Opdrachten:
A - Stemmen de volgende uitspraken overeen met de tekst over het overplaatsingsverzoek? (i) Klager is sinds 9 april 2013 gedetineerd. (ii) De familie van klager woont in Almelo. (iii) Het verzoek betrof overplaatsing naar het h.v.b. Alphen aan den Rijn. Antwoord per uitspraak met ja of nee en citeer de woorden uit de tekst die de doorslag geven.
B - Vervang in het deel van de records vanaf het begin tot en met de regel met "Xa que me atilaba de escuro, para máis am" elk "lustra" door "zwierciadła". Geef alleen dat deel terug.

Tekst:
Op grond van haar onderzoek overweegt en beslist de beroepscommissie als volgt.

1. De inhoud van de bestreden beslissing
De selectiefunctionaris heeft klagers verzoek tot overplaatsing naar het huis van bewaring (h.v.b.) Alphen aan den Rijn afgewezen.

2. De feiten
Klager is sedert 9 april 2013 gedetineerd. Hij verblijft in het h.v.b. van de locatie De Karelskamp te Almelo.

3. De standpunten
3.1. Namens klager is het beroep als volgt toegelicht. Klager verblijft ver van zijn familie en vriendin, die woonachtig zijn in Zoetermeer en in de nabije omgeving van Zoetermeer, waardoor klager, vanwege de reisduur, minder bezoek ontvangt. Klager
zit al geruime tijd in voorlopige hechtenis in Almelo. Overplaatsing naar de omgeving van Zoetermeer betekent dat klager frequenter en meer bezoek kan ontvangen. Het is van belang dat klager regelmatig contact met zijn familie kan onderhouden, onder
andere om praktische zaken te regelen en daarnaast ook om de familiebanden te onderhouden. Na zijn detentie wil klager zich wederom vestigen in Zoetermeer. Hier moet op geanticipeerd worden.

3.2. De selectiefunctionaris heeft de afwijzing van genoemd verzoek als volgt toegelicht.

[Uit pagina's gehaalde tekstgegevens]
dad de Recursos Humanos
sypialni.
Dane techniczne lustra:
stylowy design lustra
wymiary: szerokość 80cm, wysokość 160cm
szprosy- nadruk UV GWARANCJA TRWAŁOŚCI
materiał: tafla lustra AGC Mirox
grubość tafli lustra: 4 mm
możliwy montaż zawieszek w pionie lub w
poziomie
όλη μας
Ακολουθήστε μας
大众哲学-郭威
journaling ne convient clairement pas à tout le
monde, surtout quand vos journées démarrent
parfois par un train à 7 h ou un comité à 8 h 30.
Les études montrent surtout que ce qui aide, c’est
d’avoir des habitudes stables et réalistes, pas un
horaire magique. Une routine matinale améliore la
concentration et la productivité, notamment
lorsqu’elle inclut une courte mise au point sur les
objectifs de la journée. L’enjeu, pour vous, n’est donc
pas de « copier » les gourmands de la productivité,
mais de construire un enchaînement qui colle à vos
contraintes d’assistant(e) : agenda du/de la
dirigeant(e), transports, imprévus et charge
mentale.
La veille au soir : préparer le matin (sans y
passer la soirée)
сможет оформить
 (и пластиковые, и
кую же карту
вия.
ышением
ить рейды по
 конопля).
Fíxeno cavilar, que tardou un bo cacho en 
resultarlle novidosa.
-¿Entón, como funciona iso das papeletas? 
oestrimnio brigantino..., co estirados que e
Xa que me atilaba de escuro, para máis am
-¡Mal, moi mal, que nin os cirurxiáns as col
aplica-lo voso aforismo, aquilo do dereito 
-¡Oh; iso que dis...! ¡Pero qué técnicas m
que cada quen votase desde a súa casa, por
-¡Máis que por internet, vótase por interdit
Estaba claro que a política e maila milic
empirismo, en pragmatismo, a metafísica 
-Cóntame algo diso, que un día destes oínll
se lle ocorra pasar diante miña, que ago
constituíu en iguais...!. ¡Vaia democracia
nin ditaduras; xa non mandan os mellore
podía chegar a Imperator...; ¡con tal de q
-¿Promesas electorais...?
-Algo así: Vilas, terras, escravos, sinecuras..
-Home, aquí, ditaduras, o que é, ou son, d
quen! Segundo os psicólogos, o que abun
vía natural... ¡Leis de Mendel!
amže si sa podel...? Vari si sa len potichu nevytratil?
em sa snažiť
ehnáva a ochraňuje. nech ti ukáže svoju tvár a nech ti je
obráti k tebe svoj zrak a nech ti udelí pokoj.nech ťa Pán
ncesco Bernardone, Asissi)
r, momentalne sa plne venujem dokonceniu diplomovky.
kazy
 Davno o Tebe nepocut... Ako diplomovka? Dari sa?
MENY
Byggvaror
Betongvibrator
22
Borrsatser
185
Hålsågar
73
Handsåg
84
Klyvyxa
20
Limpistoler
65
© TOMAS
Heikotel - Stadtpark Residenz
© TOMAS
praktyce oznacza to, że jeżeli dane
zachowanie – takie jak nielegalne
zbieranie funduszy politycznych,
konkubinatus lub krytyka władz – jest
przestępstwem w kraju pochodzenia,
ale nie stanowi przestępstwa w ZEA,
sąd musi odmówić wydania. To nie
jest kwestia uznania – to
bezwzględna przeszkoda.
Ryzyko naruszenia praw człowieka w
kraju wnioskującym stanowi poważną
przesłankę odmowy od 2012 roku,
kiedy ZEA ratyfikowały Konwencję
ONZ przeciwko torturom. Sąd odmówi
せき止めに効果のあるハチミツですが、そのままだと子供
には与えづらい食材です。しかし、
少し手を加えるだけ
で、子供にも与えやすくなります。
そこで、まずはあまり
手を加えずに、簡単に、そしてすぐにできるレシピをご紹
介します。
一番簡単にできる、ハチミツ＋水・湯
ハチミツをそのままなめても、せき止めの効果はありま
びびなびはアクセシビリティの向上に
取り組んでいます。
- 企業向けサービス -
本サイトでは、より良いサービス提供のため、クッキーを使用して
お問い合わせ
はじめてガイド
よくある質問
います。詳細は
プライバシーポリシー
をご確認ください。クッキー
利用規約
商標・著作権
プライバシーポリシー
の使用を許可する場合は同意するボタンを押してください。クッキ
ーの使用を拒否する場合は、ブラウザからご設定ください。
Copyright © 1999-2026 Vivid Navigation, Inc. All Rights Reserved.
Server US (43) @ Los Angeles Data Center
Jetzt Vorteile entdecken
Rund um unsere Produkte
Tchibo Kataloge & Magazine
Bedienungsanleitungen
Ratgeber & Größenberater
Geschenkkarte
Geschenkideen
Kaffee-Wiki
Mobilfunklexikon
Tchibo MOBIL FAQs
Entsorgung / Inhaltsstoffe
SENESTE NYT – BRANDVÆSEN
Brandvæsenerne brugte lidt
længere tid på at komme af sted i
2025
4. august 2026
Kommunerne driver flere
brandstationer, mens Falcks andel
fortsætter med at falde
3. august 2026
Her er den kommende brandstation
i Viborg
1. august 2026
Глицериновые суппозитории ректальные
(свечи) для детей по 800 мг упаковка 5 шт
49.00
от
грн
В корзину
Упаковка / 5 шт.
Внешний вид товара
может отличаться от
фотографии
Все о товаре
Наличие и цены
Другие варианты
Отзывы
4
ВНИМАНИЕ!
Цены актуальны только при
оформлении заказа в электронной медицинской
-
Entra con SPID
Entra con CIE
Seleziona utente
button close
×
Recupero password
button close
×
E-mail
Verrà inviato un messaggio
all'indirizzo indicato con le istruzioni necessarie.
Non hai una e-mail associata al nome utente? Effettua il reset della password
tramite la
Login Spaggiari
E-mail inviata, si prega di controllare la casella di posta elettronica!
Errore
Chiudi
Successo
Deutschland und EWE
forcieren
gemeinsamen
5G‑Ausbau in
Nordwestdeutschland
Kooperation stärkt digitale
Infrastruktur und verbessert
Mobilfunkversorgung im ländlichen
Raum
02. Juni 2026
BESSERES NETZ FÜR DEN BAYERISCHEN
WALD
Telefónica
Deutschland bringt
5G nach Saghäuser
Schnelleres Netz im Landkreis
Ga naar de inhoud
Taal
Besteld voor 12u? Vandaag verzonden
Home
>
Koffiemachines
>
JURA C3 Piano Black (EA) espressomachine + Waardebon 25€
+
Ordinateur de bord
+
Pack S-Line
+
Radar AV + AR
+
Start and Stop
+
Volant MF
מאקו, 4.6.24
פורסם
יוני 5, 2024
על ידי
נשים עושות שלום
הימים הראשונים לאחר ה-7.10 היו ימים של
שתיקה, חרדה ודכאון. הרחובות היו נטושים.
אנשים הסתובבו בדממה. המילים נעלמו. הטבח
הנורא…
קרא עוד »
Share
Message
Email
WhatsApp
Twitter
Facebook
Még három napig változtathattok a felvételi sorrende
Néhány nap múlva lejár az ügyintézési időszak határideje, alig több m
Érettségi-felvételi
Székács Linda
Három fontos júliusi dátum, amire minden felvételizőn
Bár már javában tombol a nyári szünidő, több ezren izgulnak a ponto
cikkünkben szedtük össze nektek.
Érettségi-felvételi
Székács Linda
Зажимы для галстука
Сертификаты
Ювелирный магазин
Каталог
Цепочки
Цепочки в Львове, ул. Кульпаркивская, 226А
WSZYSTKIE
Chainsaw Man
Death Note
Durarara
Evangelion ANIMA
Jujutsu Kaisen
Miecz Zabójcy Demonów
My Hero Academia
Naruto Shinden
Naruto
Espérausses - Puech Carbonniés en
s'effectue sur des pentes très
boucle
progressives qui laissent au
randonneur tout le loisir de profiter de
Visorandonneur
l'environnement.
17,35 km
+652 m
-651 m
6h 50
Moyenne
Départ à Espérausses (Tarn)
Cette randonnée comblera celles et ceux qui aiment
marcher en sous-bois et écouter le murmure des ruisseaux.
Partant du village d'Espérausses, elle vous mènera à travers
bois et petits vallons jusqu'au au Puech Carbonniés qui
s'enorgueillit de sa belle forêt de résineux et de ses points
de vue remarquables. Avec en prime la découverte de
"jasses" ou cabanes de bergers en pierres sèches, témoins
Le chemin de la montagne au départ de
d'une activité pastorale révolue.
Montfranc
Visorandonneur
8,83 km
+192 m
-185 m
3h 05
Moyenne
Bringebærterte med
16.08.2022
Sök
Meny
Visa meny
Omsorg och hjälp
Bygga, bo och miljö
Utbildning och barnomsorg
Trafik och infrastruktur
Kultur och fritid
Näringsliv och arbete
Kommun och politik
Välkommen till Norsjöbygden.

Antwoorden per opdracht:
A -
(i) Ja: "Klager is sedert 9 april 2013 gedetineerd."
(ii) Nee: "die woonachtig zijn in Zoetermeer en in de nabije omgeving van Zoetermeer"
(iii) Ja: "klagers verzoek tot overplaatsing naar het huis van bewaring (h.v.b.) Alphen aan den Rijn afgewezen"

B -
dad de Recursos Humanos
sypialni.
Dane techniczne zwierciadła:
stylowy design zwierciadła
wymiary: szerokość 80cm, wysokość 160cm
szprosy- nadruk UV GWARANCJA TRWAŁOŚCI
materiał: tafla zwierciadła AGC Mirox
grubość tafli zwierciadła: 4 mm
możliwy montaż zawieszek w pionie lub w
poziomie
όλη μας
Ακολουθήστε μας
大众哲学-郭威
journaling ne convient clairement pas à tout le
monde, surtout quand vos journées démarrent
parfois par un train à 7 h ou un comité à 8 h 30.
Les études montrent surtout que ce qui aide, c’est
d’avoir des habitudes stables et réalistes, pas un
horaire magique. Une routine matinale améliore la
concentration et la productivité, notamment
lorsqu’elle inclut une courte mise au point sur les
objectifs de la journée. L’enjeu, pour vous, n’est donc
pas de « copier » les gourmands de la productivité,
mais de construire un enchaînement qui colle à vos
contraintes d’assistant(e) : agenda du/de la
dirigeant(e), transports, imprévus et charge
mentale.
La veille au soir : préparer le matin (sans y
passer la soirée)
сможет оформить
 (и пластиковые, и
кую же карту
вия.
ышением
ить рейды по
 конопля).
Fíxeno cavilar, que tardou un bo cacho en 
resultarlle novidosa.
-¿Entón, como funciona iso das papeletas? 
oestrimnio brigantino..., co estirados que e
Xa que me atilaba de escuro, para máis am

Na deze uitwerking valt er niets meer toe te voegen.